Start of MATERIAL SUPPLIED

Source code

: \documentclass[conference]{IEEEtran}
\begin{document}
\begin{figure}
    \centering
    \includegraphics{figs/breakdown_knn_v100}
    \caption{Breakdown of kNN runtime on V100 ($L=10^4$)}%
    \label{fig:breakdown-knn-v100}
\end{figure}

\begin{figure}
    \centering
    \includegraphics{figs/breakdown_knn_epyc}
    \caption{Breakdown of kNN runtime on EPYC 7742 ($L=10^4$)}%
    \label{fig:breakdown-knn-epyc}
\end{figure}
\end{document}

End of MATERIAL SUPPLIED

▶ _WORK REQUIRED_:
Make an exact copy of the listing, including every line.

▶ _WORKED SOLUTION_:
Source code

: \documentclass[conference]{IEEEtran}
\begin{document}
\begin{figure}
    \centering
    \includegraphics{figs/breakdown_knn_v100}
    \caption{Breakdown of kNN runtime on V100 ($L=10^4$)}%
    \label{fig:breakdown-knn-v100}
\end{figure}

\begin{figure}
    \centering
    \includegraphics{figs/breakdown_knn_epyc}
    \caption{Breakdown of kNN runtime on EPYC 7742 ($L=10^4$)}%
    \label{fig:breakdown-knn-epyc}
\end{figure}
\end{document}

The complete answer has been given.